Facebook Disconnects Google Friend Connect

May 16, 2008 0

The industry thrust for data portability brotherhood hit a bump on Thursday when Facebook suspended Google’s Friend Connect service from accessing Facebook members’ information.

A post Thursday on Facebook’s developer blog, explains that the social network has suspended participation in Google’s “Friend Connect” project because “it redistributes user information from Facebook to other developers without users’ knowledge, which does not respect the privacy standards our users have come to expect and is a violation of our Terms of Service,” explained Facebook’s Charlie Cheever in the company’s developers blog.

“Now that Google has started Friend Connect, we have had a chance to evaluate the technology,” the post by Cheever read. “Just as we have been forced to do for other applications that redistribute data in a way users might not expect or understand, we have had to suspend Friend Connect’s access to Facebook user information until it comes into compliance,” Cheever wrote.

Facebook has already contacted Google “several times” about the issue and is looking forward to finding a resolution, according to Cheever.

Google on Monday announced plans to make its applications available to outside Web sites. The offering, dubbed Google “Friend Connect,” will let webmasters add Google social features like chat to their Web sites with just a few clicks.

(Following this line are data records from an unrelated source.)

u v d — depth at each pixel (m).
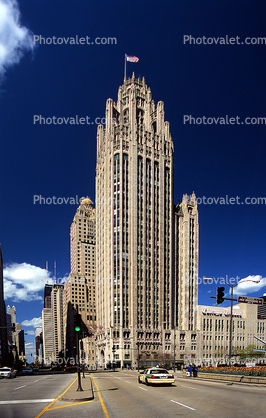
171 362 142.88
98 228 170.75
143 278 145.50
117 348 134.12
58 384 35.91
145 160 158.25
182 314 160.25
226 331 167.38
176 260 166.62
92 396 22.19
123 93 175.25
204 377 44.22
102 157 170.88
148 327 142.00
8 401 21.66
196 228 175.50
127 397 22.94
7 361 163.00
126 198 151.12
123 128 158.12
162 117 169.62
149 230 153.12
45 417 15.66
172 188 168.12
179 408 17.69
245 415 15.45
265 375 33.44
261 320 178.75
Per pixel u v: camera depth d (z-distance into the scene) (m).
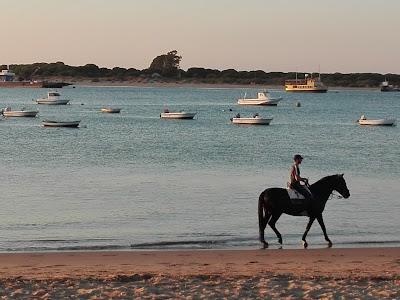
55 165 48.31
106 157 54.50
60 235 25.28
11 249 22.81
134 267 19.44
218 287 16.02
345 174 45.12
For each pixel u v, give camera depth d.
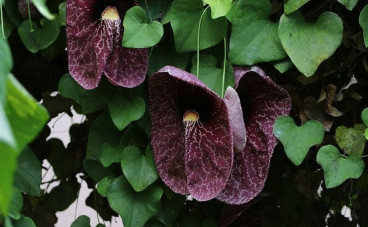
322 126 1.08
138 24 1.05
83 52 1.06
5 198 0.29
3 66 0.28
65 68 1.26
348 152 1.10
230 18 1.07
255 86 1.08
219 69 1.09
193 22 1.07
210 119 1.04
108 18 1.06
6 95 0.28
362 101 1.16
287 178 1.34
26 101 0.30
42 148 1.31
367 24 1.06
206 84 1.08
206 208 1.20
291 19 1.06
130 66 1.07
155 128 1.06
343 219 1.39
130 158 1.09
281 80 1.15
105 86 1.10
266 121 1.08
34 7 1.10
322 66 1.11
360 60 1.13
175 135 1.06
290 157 1.07
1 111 0.27
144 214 1.11
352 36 1.11
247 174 1.07
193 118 1.04
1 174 0.27
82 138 1.35
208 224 1.19
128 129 1.12
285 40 1.05
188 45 1.07
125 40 1.05
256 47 1.07
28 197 1.33
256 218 1.21
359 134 1.10
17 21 1.11
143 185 1.08
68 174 1.36
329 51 1.05
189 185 1.04
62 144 1.35
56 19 1.10
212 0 1.04
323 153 1.08
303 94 1.15
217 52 1.12
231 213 1.16
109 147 1.13
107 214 1.34
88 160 1.16
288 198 1.36
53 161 1.35
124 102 1.10
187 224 1.19
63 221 1.87
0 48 0.28
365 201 1.37
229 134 1.01
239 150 1.03
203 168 1.04
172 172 1.07
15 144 0.27
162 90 1.04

“Web sites will be able to easily incorporate Friend Connect to allow users to see, invite, and interact with new friends, or, using secure authorization APIs, with existing friends from social sites on the web, including Facebook, Google Talk, hi5, orkut, Plaxo, LinkedIn and others,” Mussie Shore, product manager for Friend Connect, wrote in a Monday blog post.

Also last week, Facebook announced a similar service called “Facebook Connect,” which lets users put their profile data on various Web sites across the Internet. A day earlier, MySpace unveiled a service that does the same thing, dubbed Data Availability.

“We think MySpace’s Data Availability, Google Friend Connect, and Facebook Connect can be part of a great movement in the industry to give users a better and safer experience online, while respecting user privacy,” Cheever wrote.

Exactly how Friend Connect falls short of Facebook’s standards was not explained. For its part, Google does not fully understand what it needs to do in order to comply with Facebook’s terms of service, said Google Engineering Director David Glazer in a phone interview.

“We think users should be in control of their data. When we built Friend Connect, we designed it very carefully to put users in control of their information at every step of the way. We are disappointed that Facebook chose to disable their users’ ability to use Friend Connect with their Facebook friends,” Glazer said.

“Some industry observers are indicating that the move is intending to thwart Google’s progress in the social networking space.”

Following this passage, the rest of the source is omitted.